With its core functionality – Skype
calling — getting commoditized, it makes perfect sense for San
Francisco-based iSkoot to look at new horizons and reboot itself. With
a technology underpinning that is more valuable than just a conduit for
cheap calls, the company is transforming itself into a mobile platform
that helps bring the web services common on expensive superphones to
cheaper and more mass market phones. It is a smart and logical move –
especially if you consider the mortality rate among
VoIP-related startups. iSkoot is lucky to have the cushion of $32.5
million in funding from the likes of Khosla Ventures and Charles River
Ventures while it executes its reboot.
iSkoot got started with the idea of delivering Skype services to
mobile handsets. It wanted to sell the whole solution to mobile
carriers who could in turn deliver Skype to their customers. Talk about
mission impossible – the company signed up 3, a 3G mobile service
provider in the UK, and eventually expanded to eight countries. It has
struggled to find larger acceptance among carriers. Skype recently
introduced its own mobile client for Android (Skype Lite), and it is
only a matter of time before other variants show up. In other words, a
reboot makes perfect sense for iSkoot. And they have the technology for
it.
When building its Skype-only offering, iSkoot built a network and
developed an architecture that had all the location and presence
information about the users. It also had the ability to run a
Skype-client in the server but allow the thin client on the phone to
control (and use it.) Then, in September 2008, it acquired Social.IM which had developed
real-time communication and desktop notifications that allowed it to
deliver new message alerts, information and content to social network
or online community members. iSkoot wanted to extend that to the mobile.
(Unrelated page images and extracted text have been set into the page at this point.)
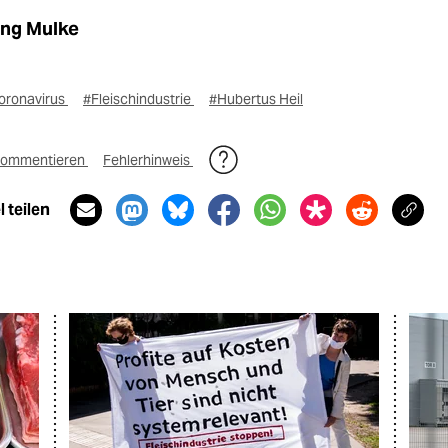
ng Mulke
oronavirus
#Fleischindustrie
#Hubertus Heil
ommentieren
Fehlerhinweis
 teilen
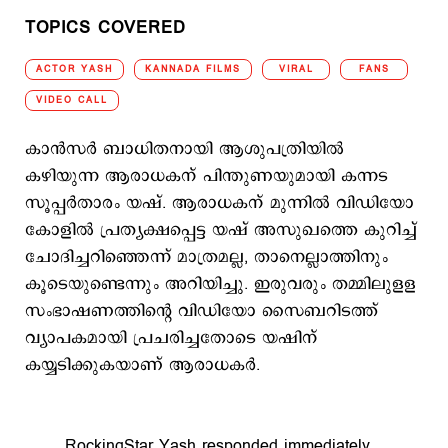
TOPICS COVERED
ACTOR YASH
KANNADA FILMS
VIRAL
FANS
VIDEO CALL
കാന്‍സര്‍ ബാധിതനായി ആശുപത്രിയില്‍
കഴിയുന്ന ആരാധകന് പിന്തുണയുമായി കന്നട
സൂപ്പര്‍താരം യഷ്. ആരാധകന് മുന്നില്‍ വിഡിയോ
കോളില്‍ പ്രത്യക്ഷപ്പെട്ട യഷ് അസുഖത്തെ കുറിച്ച്
ചോദിച്ചറിഞ്ഞെന്ന് മാത്രമല്ല, താനെല്ലാത്തിനും
കൂടെയുണ്ടെന്നും അറിയിച്ചു. ഇരുവരും തമ്മിലുളള
സംഭാഷണത്തിന്‍റെ വിഡിയോ സൈബറിടത്ത്
വ്യാപകമായി പ്രചരിച്ചതോടെ യഷിന്
കയ്യടിക്കുകയാണ് ആരാധകര്‍.
RockingStar Yash responded immediately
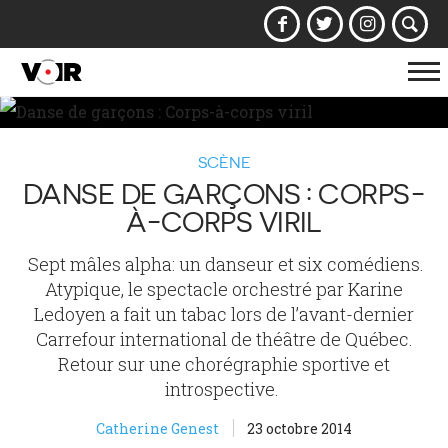
Af
la
na
SCÈNE
DANSE DE GARÇONS : CORPS-
À-CORPS VIRIL
Sept mâles alpha: un danseur et six comédiens.
Atypique, le spectacle orchestré par Karine
Ledoyen a fait un tabac lors de l’avant-dernier
Carrefour international de théâtre de Québec.
Retour sur une chorégraphie sportive et
introspective.
Catherine Genest
23 octobre 2014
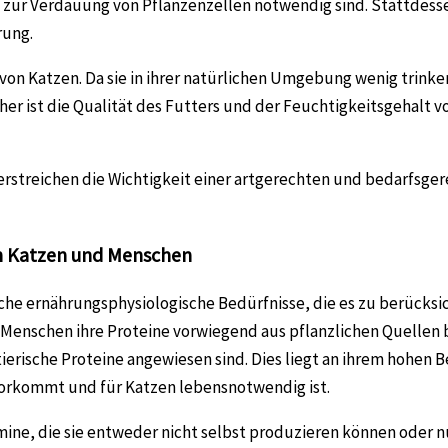
e zur Verdauung von Pflanzenzellen notwendig sind. Stattdess
rung.
von Katzen. Da sie in ihrer natürlichen Umgebung wenig trinke
er ist die Qualität des Futters und der Feuchtigkeitsgehalt 
rstreichen die Wichtigkeit einer artgerechten und bedarfsger
n Katzen und Menschen
he ernährungsphysiologische Bedürfnisse, die es zu berücksich
d Menschen ihre Proteine vorwiegend aus pflanzlichen Quellen
tierische Proteine angewiesen sind. Dies liegt an ihrem hohen 
 vorkommt und für Katzen lebensnotwendig ist.
ne, die sie entweder nicht selbst produzieren können oder n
By marrying its location and presence information with Social.IM’s notification and push technology,
iSkoot has now developed a mobile client that can receive live updates,
multitask and use many web applications on lower-priced phones. Push,
pull and multitasking are extremely hard. Only a handful of mobile
operating systems such as BlackBerry are able to do it well.
iSkoot recently launched the fruits of its efforts without much
fanfare. You can use the application, dubbed Notifier, on some of
AT&T’s phones by downloading it from the AT&T Media Mall. It
allows folks to access web services such as Gmail and Facebook on their
feature phones. However, to understand where iSkoot is going, one needs
to look beyond the client.
What iSkoot has done is developed a platform for mobile phone
companies to offer many services. On a PC, we can download many
different applications – browser, email, instant messaging and others –
and each one creates a separate connection to our network. Each one
consumes a lot of CPU power and quite a bit of bandwidth, though only
rarely do we kill the network.
Wireless networks, by comparison, are bandwidth constrained, and
featherweight processors power lower-end mobile phones. In order for
these phones to mimic their smartphone brethren, the iSkoot client
creates a single connection to the network and acts as a conduit to all
types of web services. (Citrix does something similar on the desktops.)
The next step for iSkoot would be to marry its client with a mobile OS and deliver an experience very much like the INQ’s Facebook Phone.
For mobile carriers, an iSkoot-type solution would be a good way to
offer more lucrative data services to its clients, all the while
controlling bandwidth consumption — and, more importantly, keeping a
tight leash on their customers.
Mobile carriers are scared of a future in which devices such as the
iPhone reduce them to a dumb pipe provider. Unlike the wired web, where
carriers have little control on what services we use, mobile operators
are fighting to control the mobile web experience. They tried it with
things like their on-deck stores and WAP. And I wouldn’t be surprised
if they use technologies like iSkoot to create a new walled garden,
though one with a perception of openness.
In that process, there’s a good chance iSkoot might actually find a better future for itself.